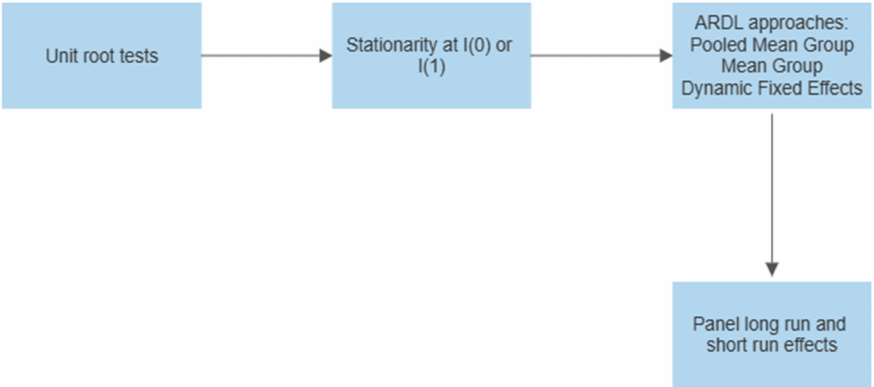
Figure 1. Flow chart of the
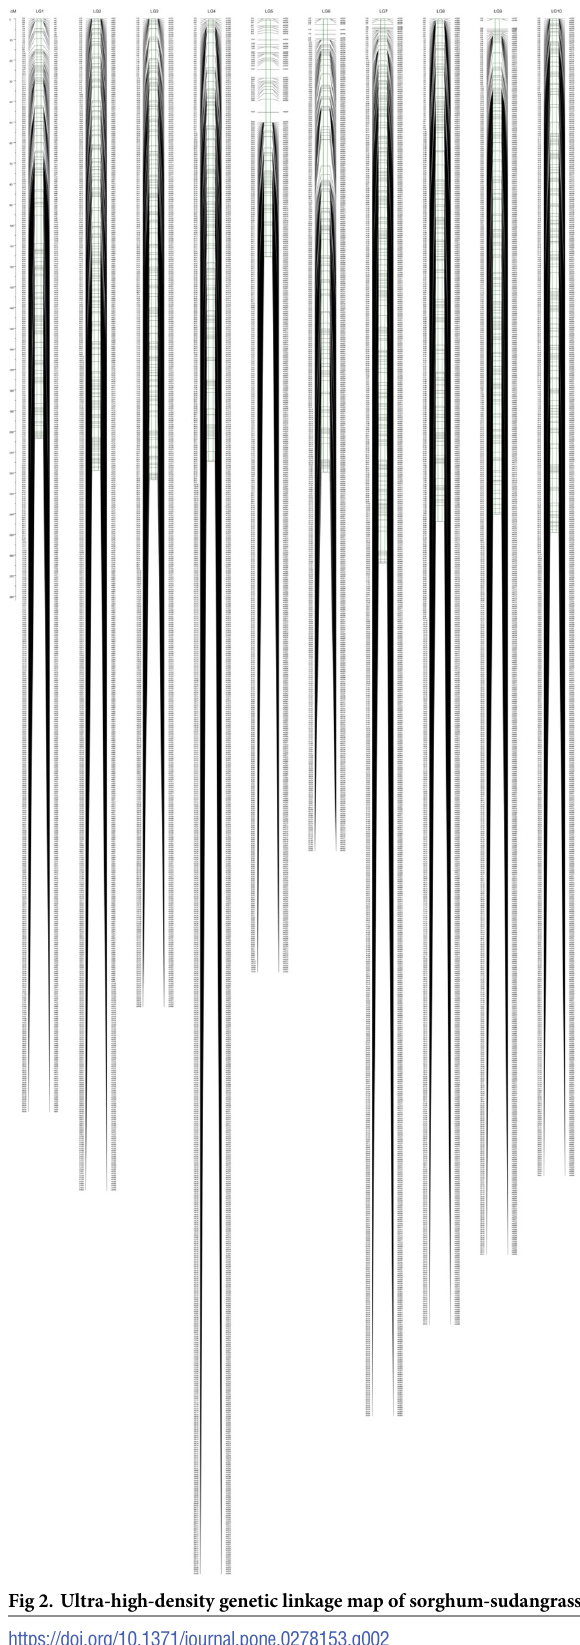
Fig 2. Ultra-high-density genetic linkage map of sorghum-sudangrass hybrid. https://doi.org/10.1371/journal.pone.0278153.g002 PLOS ONE | https://doi.org/10.1371/journal.pone.0278153 November29,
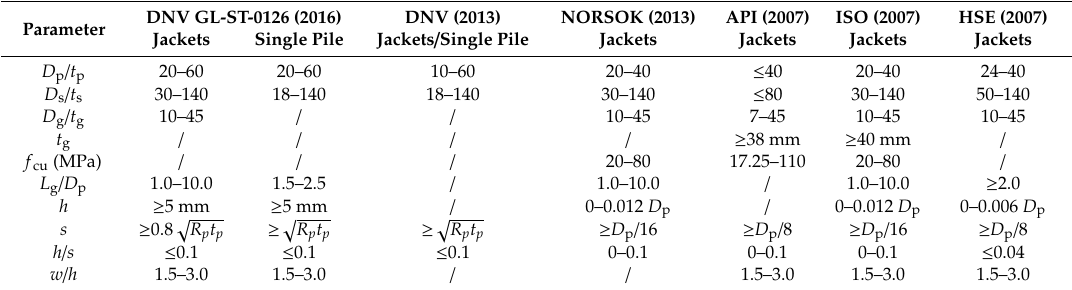
Table 1. Geometric and material parameters in di ff erent codes. DNV-GL, Det Norske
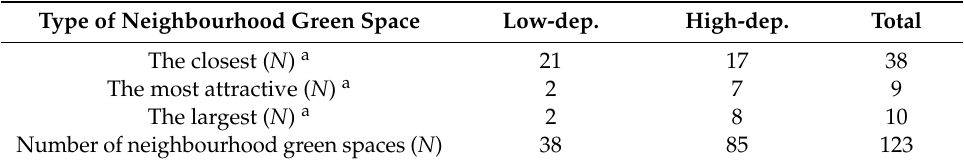
Table 5. Type of neighbourhood green spaces available to participants in low- and high-deprivation areas and in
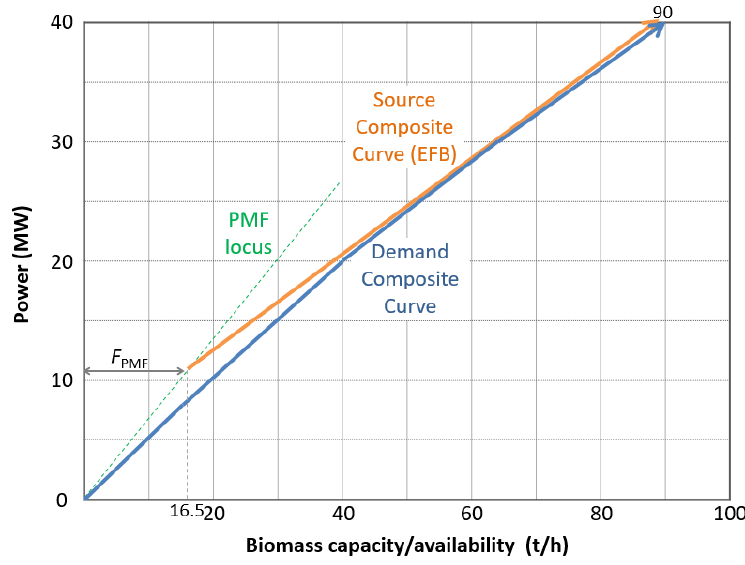
Figure 8. BEPD when two biomass types are used (Scenario 2).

Exercise -> Using the word "Figure" as the filter, copy each matching line from the material.

Reply ->
Figure 1. Flow chart of the
Figure 8. BEPD when two biomass types are used (Scenario 2).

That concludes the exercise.